研究課題
本研究の全体構想は,関節リウマチ(RA)に伴う筋機能低下の要因について,一酸化窒素の役割に着目して検討する(平成24年度)とともに,対抗手段としての温熱刺激の効果とその作用機序について明らかにする(平成25年度)ことである.実験には,Lewis系雄性ラットを用い,両膝関節腔に完全フロイントアジュバント(CFA: 2 mg/0.2 ml)を注射することでアジュバント関節炎(AIA)を惹起した.CFA投与後1週(AIA1wk群),2週(AIA2wk群),3週(AIA3wk群)において,膝関節幅は対照群に比べ増大した.また,速筋である長趾伸筋および遅筋であるヒラメ筋を採取し,強縮張力を測定したところ,長趾伸筋ではAIA3wk群において,ヒラメ筋ではAIA各群において,固有張力の低下が認められた.さらに,ウェスタンブロッティング法を用いた検討において,AIA3wk群では,いずれの筋においても,3-ニトロチロシンの含有量が顕著に増大していた.骨格筋の収縮及び弛緩において,それぞれ中心的な役割を果たすミオシンATPase及び筋小胞体Ca2+-ATPase(SERCA)は,3-ニトロチロシンの誘導物質であるパーオキシナイトライトにより機能障害を受けることから,本研究では,これらの酵素の活性を測定した.その結果,両筋ともすべてのAIA群においてミオシンATPase活性に変化は認められなかった.一方,SERCA活性は,AIA1wk及びAIA2wk群の長趾伸筋において低下し,AIA3wk群のヒラメ筋では増加することが明らかとなった.これらの知見から,AIAラットの骨格筋において認められる筋機能の低下が,一酸化窒素派生物であるパーオキシナイトライトの生成を伴うこと,また,ミオシンATPase及びSERCA機能の変化は筋機能の低下に関与しないことが示唆された.
2: おおむね順調に進展している
本研究の全体構想は,関節リウマチ(RA)に伴う筋機能低下の要因を探索するとともに,効果的な筋力強化プログラムの開発を目指し,温熱刺激による筋機能の改善効果とその作用メカニズムについて検討することである.平成24年度では,当初の研究計画に従い,RAに伴う筋機能低下における一酸化窒素の役割に着目して検討を行った.研究実績の概要に記載した通り,予定されたほぼすべての実験課題を実施することができたことから,現在までの達成度として,おおむね順調に進行していると判断した.本研究の結果から,アジュバント関節炎(AIA)ラットの骨格筋ではパーオキシナイトライトの生成量の増加が生じることが示唆された.そこで我々は,パーオキシナイトライトがミオシンATPase及びSERCA機能を抑制することで,筋機能の低下を誘引すると考え検討を行ったが,これらの酵素活性と筋機能との間に関連性は認められなかった.したがって,当初実施が予定されていた,これらの酵素における翻訳後修飾の有無についての検討は実験項目から除外した.パーオキシナイトライトの生成量の増加が,筋機能低下に関与するかどうかに関しては,他の筋タンパク質,例えばエネルギー代謝に関与する酵素の機能などを測定することで今後さらに検討を進める予定である.
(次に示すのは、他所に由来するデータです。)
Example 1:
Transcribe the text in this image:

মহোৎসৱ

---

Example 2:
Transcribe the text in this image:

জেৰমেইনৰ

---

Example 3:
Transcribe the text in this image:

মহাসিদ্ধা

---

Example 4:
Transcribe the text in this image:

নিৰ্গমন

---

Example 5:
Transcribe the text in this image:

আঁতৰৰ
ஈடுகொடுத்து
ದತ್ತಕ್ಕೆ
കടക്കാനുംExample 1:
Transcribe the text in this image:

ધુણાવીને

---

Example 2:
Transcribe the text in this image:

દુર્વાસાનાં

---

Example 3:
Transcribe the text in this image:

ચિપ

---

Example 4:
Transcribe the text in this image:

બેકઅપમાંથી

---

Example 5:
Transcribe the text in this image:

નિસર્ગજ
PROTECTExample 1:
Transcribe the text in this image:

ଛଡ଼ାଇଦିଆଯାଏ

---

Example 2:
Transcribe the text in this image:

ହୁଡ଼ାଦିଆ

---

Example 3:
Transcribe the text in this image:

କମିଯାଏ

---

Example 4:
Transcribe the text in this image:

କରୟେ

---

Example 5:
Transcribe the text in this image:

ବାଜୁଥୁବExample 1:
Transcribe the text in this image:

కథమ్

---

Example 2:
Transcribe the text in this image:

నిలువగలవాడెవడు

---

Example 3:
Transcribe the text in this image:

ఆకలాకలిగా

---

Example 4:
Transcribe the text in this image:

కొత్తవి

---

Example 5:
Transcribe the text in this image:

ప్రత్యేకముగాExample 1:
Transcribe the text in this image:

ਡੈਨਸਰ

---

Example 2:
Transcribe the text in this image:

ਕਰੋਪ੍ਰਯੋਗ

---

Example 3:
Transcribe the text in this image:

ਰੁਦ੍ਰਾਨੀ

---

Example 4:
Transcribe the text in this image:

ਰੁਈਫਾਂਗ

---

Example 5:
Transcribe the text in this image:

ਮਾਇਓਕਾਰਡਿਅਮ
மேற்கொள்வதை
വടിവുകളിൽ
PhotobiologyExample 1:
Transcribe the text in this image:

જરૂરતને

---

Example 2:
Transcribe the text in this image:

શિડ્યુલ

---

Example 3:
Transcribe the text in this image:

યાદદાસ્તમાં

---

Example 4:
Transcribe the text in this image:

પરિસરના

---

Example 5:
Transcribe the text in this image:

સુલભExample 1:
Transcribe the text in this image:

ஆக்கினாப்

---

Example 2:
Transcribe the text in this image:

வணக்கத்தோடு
関節リウマチ(RA)モデル動物であるアジュバント関節炎(AIA)ラットの骨格筋において,著しい筋力の低下が,筋タンパク質のニトロ化を伴うことを示した平成24年度の研究結果は,一酸化窒素派生物による酸化及び窒素化ストレスが,RAに伴う筋力低下の要因であるとする我々の仮説を支持するものであった.したがって,平成25年度は,当初の予定通り,温熱刺激がAIAラットの筋機能に及ぼす影響を検討する.これは,熱刺激により誘導される熱ショックタンパク質が,抗酸化作用及び変性タンパク質の修復・分解作用を有することから,これらが筋機能を改善する可能性があると考えられるからである.したがって,平成25年度の研究期間では,収縮機能の測定により温熱刺激の効果が認められた場合,熱ショックタンパク質の発現量及び筋タンパク質における3-ニトロチロシン含有量の測定を行うことで,その分子メカニズムについて検討する予定である.